Песнь галечного камня
уплывает, колышется, ёжится — зябко (спала голышом),
оголтелой от пьянки вороной в проём —
между ковшиком в небе и справа бетонным углом.
Белый кролик люцерну растит на полях,
надевает перчатки, идёт напролом.
Вот зачем? Вечно путаюсь в этих ролях,
ведь не я выбираю заглавную роль.
Да куда мне спешить —
до рассвета пятнадцать минут,
и открытая даль глянцевеет — умаслена ши.

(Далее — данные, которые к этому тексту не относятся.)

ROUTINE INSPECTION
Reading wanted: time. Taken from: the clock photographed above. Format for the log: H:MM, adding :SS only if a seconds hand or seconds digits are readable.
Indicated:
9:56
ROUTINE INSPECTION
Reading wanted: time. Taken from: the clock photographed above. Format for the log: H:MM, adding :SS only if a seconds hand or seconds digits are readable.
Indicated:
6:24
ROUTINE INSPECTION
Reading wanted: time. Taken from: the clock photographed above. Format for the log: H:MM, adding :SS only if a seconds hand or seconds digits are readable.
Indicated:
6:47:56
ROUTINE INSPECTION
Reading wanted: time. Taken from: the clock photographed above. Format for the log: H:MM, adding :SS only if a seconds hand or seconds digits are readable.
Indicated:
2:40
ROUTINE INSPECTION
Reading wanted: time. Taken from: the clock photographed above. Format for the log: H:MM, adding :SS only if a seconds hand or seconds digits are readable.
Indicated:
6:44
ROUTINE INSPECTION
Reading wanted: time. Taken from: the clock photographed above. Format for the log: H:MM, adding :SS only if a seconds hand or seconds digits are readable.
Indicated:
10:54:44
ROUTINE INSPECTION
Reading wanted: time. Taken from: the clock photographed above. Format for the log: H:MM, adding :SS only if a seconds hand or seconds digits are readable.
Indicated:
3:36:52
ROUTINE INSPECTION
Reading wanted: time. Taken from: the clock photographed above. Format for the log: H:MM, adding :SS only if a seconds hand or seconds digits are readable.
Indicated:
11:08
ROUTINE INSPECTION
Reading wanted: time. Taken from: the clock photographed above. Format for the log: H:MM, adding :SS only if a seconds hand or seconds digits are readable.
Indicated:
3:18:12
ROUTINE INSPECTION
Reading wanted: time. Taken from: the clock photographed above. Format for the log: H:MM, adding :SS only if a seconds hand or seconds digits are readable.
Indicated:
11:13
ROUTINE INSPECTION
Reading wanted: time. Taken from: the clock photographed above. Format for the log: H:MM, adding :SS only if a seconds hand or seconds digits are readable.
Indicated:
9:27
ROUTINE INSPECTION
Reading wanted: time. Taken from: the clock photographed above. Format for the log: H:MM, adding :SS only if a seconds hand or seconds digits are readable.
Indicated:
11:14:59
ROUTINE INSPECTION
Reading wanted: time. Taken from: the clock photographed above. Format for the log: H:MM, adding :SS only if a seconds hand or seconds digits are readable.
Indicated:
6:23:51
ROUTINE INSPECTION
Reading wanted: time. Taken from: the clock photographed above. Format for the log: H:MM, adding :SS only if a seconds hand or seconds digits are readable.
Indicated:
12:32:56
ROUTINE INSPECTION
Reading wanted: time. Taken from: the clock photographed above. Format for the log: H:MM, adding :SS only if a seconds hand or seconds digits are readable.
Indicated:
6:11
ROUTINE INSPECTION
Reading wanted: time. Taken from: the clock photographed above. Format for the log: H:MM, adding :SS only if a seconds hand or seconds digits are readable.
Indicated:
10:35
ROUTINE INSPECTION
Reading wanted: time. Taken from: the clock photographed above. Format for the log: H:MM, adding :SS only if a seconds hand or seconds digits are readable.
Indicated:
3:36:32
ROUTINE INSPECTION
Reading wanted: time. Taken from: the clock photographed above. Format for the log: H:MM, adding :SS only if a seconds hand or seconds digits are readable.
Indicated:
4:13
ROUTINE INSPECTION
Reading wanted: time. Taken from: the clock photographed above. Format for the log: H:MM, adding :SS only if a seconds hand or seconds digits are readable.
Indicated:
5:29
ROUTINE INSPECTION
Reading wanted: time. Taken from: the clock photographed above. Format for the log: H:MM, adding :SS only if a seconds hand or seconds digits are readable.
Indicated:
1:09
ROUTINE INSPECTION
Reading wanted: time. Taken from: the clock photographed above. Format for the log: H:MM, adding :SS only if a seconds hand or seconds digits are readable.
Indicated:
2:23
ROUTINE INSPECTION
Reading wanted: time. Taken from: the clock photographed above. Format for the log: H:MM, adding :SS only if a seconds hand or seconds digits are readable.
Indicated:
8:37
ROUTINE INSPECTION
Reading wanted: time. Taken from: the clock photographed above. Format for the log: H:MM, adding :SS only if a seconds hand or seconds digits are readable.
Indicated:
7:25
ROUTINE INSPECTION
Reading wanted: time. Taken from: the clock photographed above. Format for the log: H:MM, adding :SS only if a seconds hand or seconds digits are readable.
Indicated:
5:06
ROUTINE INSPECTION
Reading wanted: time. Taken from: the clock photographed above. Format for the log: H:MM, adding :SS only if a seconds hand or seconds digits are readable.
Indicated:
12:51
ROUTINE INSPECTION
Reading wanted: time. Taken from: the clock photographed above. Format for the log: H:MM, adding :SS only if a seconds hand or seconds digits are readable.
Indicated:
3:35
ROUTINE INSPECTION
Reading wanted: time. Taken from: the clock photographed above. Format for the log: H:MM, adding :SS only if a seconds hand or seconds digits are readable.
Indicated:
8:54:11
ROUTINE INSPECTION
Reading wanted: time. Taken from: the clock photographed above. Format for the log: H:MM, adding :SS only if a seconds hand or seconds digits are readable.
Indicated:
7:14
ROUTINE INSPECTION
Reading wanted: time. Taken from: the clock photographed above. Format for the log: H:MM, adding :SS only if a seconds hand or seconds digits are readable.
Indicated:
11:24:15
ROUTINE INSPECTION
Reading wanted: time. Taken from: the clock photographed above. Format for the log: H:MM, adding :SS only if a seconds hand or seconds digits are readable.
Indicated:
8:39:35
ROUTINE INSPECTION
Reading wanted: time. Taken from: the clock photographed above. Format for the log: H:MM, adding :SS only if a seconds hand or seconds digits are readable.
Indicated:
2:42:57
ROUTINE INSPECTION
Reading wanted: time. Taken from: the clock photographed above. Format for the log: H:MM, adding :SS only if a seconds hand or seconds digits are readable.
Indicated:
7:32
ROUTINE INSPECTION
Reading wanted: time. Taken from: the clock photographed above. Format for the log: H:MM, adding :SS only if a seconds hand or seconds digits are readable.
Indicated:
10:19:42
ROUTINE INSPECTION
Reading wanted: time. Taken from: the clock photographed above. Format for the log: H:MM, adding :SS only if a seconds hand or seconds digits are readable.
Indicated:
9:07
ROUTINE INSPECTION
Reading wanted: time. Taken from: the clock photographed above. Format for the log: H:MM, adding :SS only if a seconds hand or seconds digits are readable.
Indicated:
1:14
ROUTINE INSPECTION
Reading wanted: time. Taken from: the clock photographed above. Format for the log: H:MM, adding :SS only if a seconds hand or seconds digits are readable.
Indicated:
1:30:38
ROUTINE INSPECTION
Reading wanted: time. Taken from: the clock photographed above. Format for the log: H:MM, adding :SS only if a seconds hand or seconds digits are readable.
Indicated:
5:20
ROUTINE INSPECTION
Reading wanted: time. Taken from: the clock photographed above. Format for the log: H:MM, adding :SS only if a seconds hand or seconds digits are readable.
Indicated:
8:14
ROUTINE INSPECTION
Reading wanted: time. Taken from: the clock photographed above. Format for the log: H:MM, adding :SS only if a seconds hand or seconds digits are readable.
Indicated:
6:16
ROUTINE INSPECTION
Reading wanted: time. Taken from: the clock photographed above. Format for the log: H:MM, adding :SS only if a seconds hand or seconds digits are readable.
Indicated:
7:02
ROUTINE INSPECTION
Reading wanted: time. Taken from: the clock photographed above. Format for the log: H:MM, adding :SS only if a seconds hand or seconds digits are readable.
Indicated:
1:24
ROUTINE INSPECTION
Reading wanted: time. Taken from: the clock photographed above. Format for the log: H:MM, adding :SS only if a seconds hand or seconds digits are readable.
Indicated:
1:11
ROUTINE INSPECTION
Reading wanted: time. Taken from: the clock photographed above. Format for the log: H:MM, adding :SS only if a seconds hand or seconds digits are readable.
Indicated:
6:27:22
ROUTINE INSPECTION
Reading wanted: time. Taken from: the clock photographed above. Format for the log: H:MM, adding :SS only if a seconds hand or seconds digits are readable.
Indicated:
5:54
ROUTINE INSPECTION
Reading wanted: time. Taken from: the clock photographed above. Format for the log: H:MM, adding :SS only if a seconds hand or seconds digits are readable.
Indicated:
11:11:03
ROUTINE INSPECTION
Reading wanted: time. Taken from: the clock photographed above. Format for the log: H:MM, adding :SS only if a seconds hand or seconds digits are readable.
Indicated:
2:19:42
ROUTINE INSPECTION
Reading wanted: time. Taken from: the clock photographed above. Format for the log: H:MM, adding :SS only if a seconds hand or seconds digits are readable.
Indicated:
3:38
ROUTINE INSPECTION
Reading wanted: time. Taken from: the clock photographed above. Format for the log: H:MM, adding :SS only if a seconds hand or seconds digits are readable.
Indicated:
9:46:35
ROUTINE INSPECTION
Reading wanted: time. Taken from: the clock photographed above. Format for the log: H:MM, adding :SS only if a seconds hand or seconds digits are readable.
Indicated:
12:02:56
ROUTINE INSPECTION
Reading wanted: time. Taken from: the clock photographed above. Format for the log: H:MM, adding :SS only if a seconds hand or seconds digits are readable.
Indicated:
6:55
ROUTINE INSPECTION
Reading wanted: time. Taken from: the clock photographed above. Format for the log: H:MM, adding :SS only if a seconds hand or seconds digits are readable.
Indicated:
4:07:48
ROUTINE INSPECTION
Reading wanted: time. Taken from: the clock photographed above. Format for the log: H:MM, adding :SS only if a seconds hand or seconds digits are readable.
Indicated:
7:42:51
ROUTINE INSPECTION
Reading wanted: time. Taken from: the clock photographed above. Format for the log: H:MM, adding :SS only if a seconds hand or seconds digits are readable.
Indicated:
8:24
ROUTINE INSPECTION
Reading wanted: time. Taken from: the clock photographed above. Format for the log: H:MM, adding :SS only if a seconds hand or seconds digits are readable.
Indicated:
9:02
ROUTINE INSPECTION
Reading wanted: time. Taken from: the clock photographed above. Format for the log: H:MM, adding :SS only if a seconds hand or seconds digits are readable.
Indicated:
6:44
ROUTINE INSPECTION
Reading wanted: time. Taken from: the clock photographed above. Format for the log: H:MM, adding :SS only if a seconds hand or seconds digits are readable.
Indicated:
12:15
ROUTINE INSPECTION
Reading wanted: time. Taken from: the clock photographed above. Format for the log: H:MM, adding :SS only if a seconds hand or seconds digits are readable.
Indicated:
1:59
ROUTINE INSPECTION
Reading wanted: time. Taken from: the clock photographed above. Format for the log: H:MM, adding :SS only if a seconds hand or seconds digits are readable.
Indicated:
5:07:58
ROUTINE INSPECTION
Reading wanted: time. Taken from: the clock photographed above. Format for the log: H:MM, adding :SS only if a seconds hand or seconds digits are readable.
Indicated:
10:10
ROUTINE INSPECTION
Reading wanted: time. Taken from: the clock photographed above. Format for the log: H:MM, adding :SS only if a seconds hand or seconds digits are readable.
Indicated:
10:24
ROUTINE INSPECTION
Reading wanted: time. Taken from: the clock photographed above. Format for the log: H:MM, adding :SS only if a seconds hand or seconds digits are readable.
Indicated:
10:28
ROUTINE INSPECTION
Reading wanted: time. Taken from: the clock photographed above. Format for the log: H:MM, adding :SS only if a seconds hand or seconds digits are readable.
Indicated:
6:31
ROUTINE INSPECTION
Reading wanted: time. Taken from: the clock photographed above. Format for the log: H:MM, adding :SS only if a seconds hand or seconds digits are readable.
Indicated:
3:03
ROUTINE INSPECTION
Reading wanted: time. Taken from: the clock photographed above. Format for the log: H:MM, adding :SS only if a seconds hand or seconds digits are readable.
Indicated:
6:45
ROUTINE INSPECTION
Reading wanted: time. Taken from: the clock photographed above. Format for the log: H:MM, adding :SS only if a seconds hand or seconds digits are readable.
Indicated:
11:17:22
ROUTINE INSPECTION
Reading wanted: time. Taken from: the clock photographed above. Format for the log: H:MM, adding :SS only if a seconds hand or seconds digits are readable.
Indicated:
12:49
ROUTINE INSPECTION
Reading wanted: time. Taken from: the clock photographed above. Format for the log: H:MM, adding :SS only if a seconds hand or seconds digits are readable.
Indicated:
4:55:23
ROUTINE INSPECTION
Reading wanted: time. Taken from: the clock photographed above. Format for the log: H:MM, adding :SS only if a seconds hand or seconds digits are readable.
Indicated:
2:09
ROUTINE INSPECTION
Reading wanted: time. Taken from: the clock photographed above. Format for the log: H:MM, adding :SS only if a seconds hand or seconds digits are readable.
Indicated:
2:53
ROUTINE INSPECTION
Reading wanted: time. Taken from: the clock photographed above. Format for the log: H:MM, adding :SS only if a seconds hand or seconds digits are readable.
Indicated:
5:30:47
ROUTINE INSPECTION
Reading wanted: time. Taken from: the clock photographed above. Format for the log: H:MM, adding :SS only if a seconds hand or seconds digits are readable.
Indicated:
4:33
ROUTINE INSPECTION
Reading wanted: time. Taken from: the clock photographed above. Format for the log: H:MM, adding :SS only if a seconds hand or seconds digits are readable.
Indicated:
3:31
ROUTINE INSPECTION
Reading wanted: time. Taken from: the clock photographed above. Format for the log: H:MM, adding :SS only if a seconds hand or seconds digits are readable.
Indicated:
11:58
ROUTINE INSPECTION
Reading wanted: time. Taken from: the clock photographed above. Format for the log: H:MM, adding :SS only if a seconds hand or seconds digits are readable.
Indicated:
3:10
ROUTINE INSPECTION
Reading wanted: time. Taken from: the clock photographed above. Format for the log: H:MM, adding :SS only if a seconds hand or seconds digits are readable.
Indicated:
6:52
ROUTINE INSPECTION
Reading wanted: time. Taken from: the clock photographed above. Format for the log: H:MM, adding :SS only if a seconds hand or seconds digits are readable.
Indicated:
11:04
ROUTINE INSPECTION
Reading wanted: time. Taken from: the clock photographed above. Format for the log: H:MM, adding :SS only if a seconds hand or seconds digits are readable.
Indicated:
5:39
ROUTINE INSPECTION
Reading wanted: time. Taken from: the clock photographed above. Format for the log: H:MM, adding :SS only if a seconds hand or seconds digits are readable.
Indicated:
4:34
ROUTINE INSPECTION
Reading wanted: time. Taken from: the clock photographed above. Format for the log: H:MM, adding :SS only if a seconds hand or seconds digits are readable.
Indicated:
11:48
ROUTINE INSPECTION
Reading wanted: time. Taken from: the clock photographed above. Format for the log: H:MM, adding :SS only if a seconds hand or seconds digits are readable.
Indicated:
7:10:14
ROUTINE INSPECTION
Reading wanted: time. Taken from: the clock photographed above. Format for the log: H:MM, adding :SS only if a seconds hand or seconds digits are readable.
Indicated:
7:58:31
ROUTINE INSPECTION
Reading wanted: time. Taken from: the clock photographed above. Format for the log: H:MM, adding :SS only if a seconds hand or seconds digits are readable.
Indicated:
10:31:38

Выйдет день и замрёт в арабеске пенше,
и миндаль мимо шапки просыплет, и манну, увы.
День сухими губами приникнет к трубе,
к пионерскому горну, точнее, забацает хит,
и пойдёт нарратив, и пойдёт запах спелых шаверм,
кошка выйдет из сердца, и кролика сможешь впустить,
разноцветных мышей монпансье залюбить до потерь,
спрессовав их останки в горсти в леденцовый поп-ит.
Ты так смотришь, как будто не веришь,
ну ладно, не верь!
Я не всякий, хоть серый, но точно не загнанный зверь.
Ангел выгладит бледные крылья, отключит утюг,
и приклеит, слегка обожжённые, прямо на плащ,
у него в коридоре рука невзначай задрожит,
и не сможет попасть в широту рукава а ля паж.
Ангел, суетна жизнь, все ожоги такая тщета —
вспомни Бруно Джордано, винишка налей,
я тебя подменю, всё равно мне, как есть, на века,
суждено успокаивать волны, что малых детей,
и мечтать о вкраплениях в тусклое мясо, в бока
изумрудов, рубинов, медовых драже янтаря.
Чтобы бога сразить лакированной кожей олив,
я лежу голой галькой и хитро предвижу прилив.